For every item below, write out its lines again with "common name" replaced by "vernacular name" and everything else unchanged. Leave out the pictures.

→ Stored data entries
◇ ◇ ◇ ◇

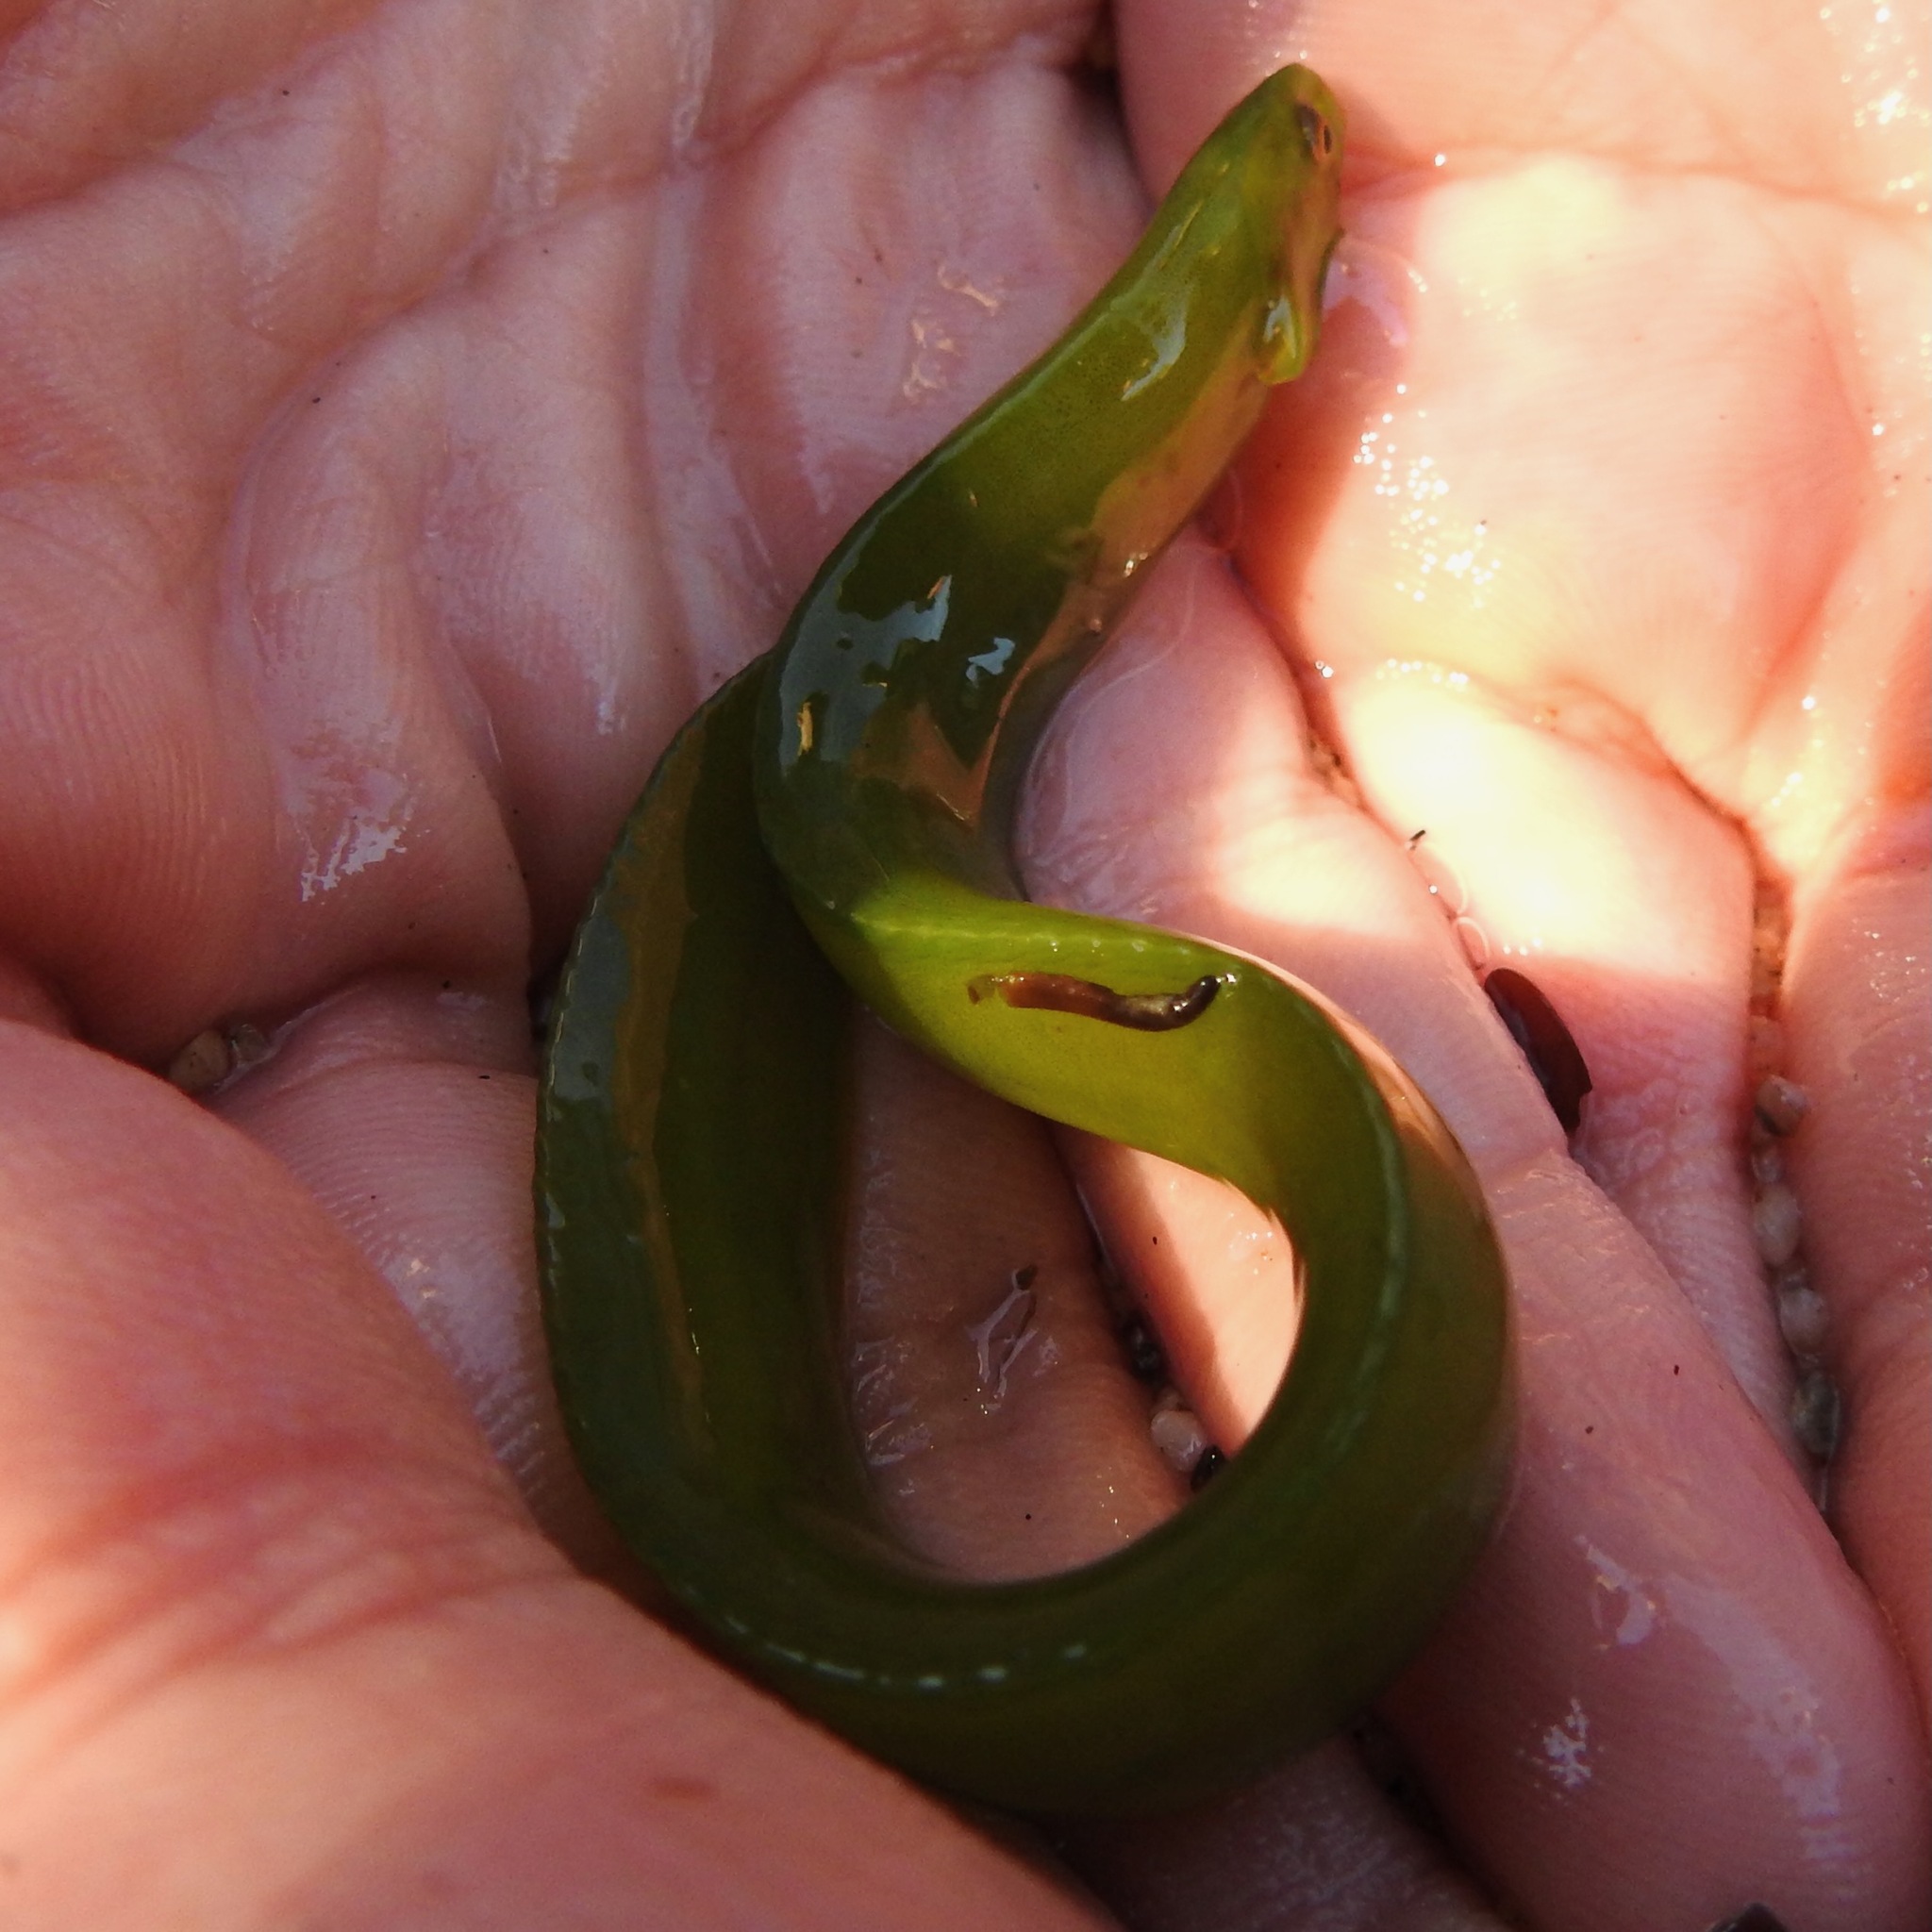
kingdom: Animalia
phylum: Chordata
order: Perciformes
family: Pholidae
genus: Apodichthys
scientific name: Apodichthys fucorum
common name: Rockweed gunnel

◇ ◇ ◇ ◇

→ Answer below
kingdom: Animalia
phylum: Chordata
order: Perciformes
family: Pholidae
genus: Apodichthys
scientific name: Apodichthys fucorum
vernacular name: Rockweed gunnel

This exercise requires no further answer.